Le sort des meubles éventuellement laissés dans les lieux est spécifiquement organisé aux articles R.433-1 et suivants du code des procédures civiles d’exécution au titre des opérations d’expulsion. Il n’y a donc pas lieu d’ordonner leur enlèvement, leur transport ni leur séquestration, qui demeurent de surcroît purement hypothétiques à ce stade.
II. SUR LA CONDAMNATION AU PAIEMENT DE L’ARRIERE :
La société [S] produit un décompte démontrant que Monsieur [R] [N] restait devoir la somme de 1214,24€ à la date du 2 mai 2025 (redevance avril 2025 incluse).
Monsieur [R] [N], absent, n’apporte aucun élément de nature à contester le montant de sa dette, de sorte qu’il sera condamné au paiement de cette somme de 1214,24 € avec intérêts au taux légal à compter de la mise en demeure du 8 avril 2025.

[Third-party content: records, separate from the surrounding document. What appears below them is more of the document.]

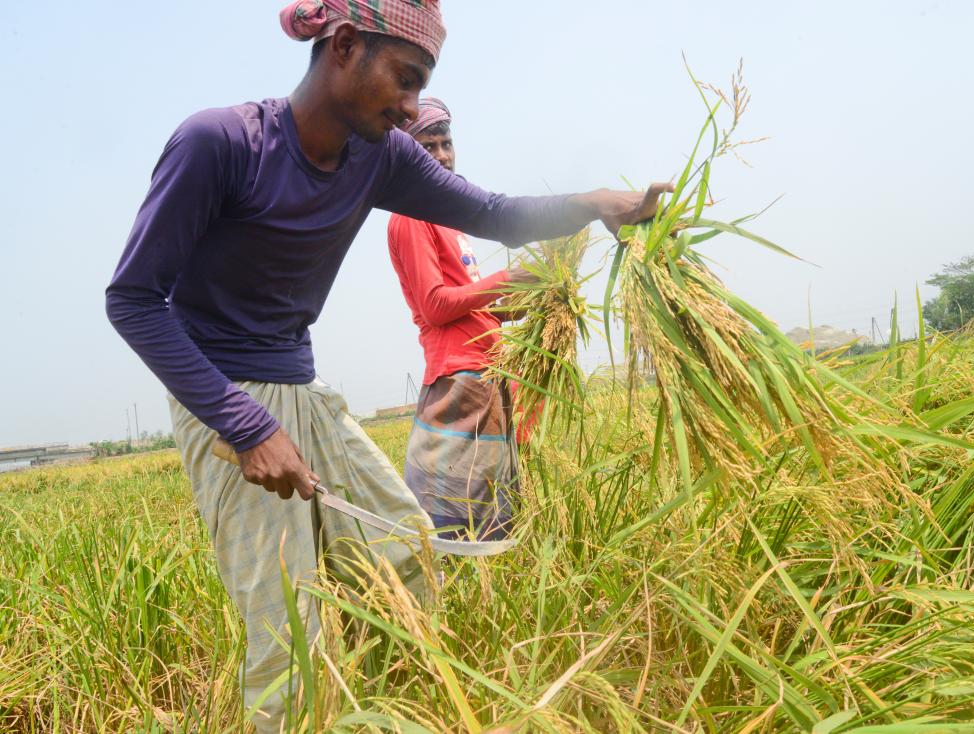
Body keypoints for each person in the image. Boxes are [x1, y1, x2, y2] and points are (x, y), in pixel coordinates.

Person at [104, 1, 670, 730]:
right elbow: (134, 300)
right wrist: (245, 426)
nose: (411, 109)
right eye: (405, 81)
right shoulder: (221, 143)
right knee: (287, 627)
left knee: (404, 551)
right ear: (343, 46)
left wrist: (596, 204)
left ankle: (386, 715)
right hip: (223, 396)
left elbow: (492, 212)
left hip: (302, 388)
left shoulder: (381, 156)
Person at [388, 97, 530, 542]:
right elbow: (434, 304)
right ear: (407, 156)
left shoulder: (449, 220)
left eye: (446, 143)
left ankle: (493, 596)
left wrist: (514, 304)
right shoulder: (410, 217)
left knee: (494, 517)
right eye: (427, 147)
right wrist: (505, 279)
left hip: (487, 376)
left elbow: (469, 304)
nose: (442, 156)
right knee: (448, 519)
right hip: (458, 380)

Il sera également condamné au paiement d’une indemnité mensuelle d’occupation pour la période courant du 2 mai 2025 à la date de la libération effective et définitive des lieux. Cette indemnité mensuelle d’occupation sera fixée au montant de la redevance, des charges et des prestations obligatoires, tel qu’il aurait été si le contrat s’était poursuivi normalement.

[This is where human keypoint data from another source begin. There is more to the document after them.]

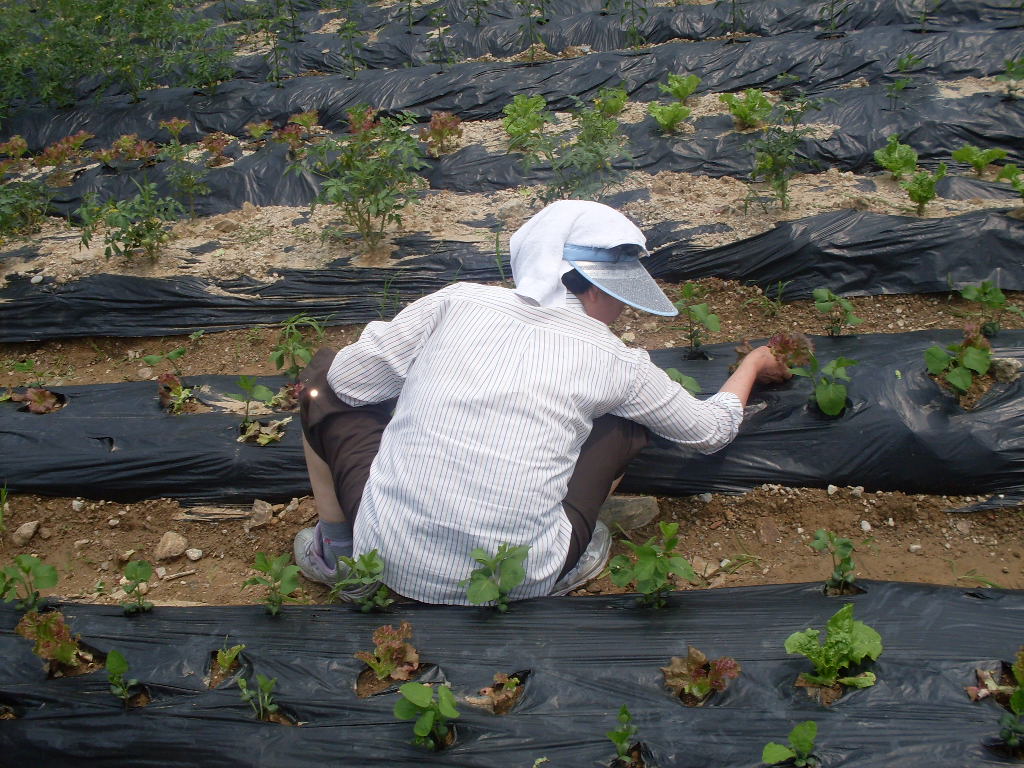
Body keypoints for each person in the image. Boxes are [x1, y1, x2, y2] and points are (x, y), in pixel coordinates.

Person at [293, 199, 790, 604]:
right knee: (627, 422)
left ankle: (341, 549)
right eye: (618, 294)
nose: (620, 309)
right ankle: (572, 551)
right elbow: (711, 431)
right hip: (517, 573)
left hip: (388, 553)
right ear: (593, 289)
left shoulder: (458, 302)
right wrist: (753, 365)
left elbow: (349, 381)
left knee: (321, 379)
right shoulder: (616, 361)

III. SUR LES DEMANDES ACCESSOIRES :
Monsieur [R] [N], partie perdante, supportera la charge des dépens.
Compte tenu des démarches judiciaires qu’a dû accomplir la société [S], Monsieur [R] [Y] condamné à lui verser une somme de 150 € au titre de l’article 700 du code de procédure civile.

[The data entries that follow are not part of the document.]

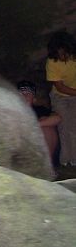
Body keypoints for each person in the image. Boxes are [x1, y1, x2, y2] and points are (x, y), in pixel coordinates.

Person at [46, 31, 76, 166]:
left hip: (74, 96)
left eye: (65, 52)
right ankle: (65, 160)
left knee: (73, 126)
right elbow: (60, 87)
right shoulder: (52, 62)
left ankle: (74, 159)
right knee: (64, 126)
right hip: (60, 96)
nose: (63, 56)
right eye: (60, 53)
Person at [17, 80, 61, 165]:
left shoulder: (40, 110)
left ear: (34, 99)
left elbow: (57, 118)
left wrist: (34, 125)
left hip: (40, 149)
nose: (24, 96)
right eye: (21, 93)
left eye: (28, 94)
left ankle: (46, 165)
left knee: (46, 125)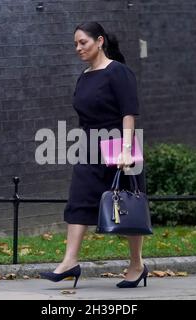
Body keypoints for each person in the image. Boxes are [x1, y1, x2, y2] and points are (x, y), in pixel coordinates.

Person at [40, 22, 148, 288]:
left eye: (83, 42)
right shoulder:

Le jugement est de plein droit assorti de l’exécution provisoire.
PAR CES MOTIFS,
Le juge des contentieux de la protection, statuant par mise à disposition au greffe, par jugement réputé contradictoire et en premier ressort,
CONSTATE que les conditions d’acquisition de la clause résolutoire figurant au contrat de résidence conclu le 1er août 2022 entre la société [S] et Monsieur [R] [N] concernant le logement n°0114, 110 avenue Brame – 59100 ROUBAIX sont réunies à la date du 9 mai 2025 ;
ORDONNE en conséquence à Monsieur [R] [N] de libérer les lieux et de restituer les clés dès la signification du présent jugement ;
DIT qu’à défaut pour Monsieur [R] [N] d’avoir volontairement libéré les lieux et restitué les clés, la société [S] pourra, deux mois après la signification d’un commandement de quitter les lieux, faire procéder à son expulsion ainsi qu’à celle de tous occupants de son chef, y compris le cas échéant avec le concours d’un serrurier et de la force publique ;
DEBOUTE la société [S] de sa demande d’astreinte ;
DIT n’y avoir lieu à ordonner l’enlèvement, le transport et la séquestration des meubles éventuellement laissés sur place ;
CONDAMNE Monsieur [R] [N] à verser à la société [S] la somme de 1214,24 € avec intérêts au taux légal à compter de la mise en demeure du 8 avril 2025 et de l’assignation pour le surplus. (décompte arrêté au 2 mai 2025, incluant redevance avril 2025)
CONDAMNE Monsieur [R] [N] à payer à la société [S] une indemnité mensuelle d’occupation équivalent à la redevance, aux charges et aux prestations obligatoires, tel qu’il aurait été si le contrat s’était poursuivi, à compter du 2 mai 2025 et jusqu’à la date de la libération effective et définitive des lieux ;
CONDAMNE Monsieur [R] [N] à verser à la société [S] une somme de 150 € au titre de l’article 700 du code de procédure civile ;
CONDAMNE Monsieur [R] [N] aux dépens ;
RAPPELLE que le jugement est de plein droit exécutoire par provision ;
Ainsi jugé et prononcé par mise à disposition du jugement au greffe, le 8 avril 2025, les parties en ayant été préalablement avisées dans les conditions prévues au deuxième alinéa de l’article 450 du code de procédure civile.
EN CONSÉQUENCE
La REPUBLIQUE FRANÇAISE mande et ordonne à tous les commissaires de justice, sur ce requis, de mettre ladite décision à exécution, aux procureurs généraux et aux procureurs de la République prés les Tribunaux Judiciaires d’y tenir la main, à tous les commandants et officiers de la Force Publique de prêter main-forte, lorsqu’ils en seront légalement requis. En foi de quoi, la présente décision a été signée par le Président et le Greffier.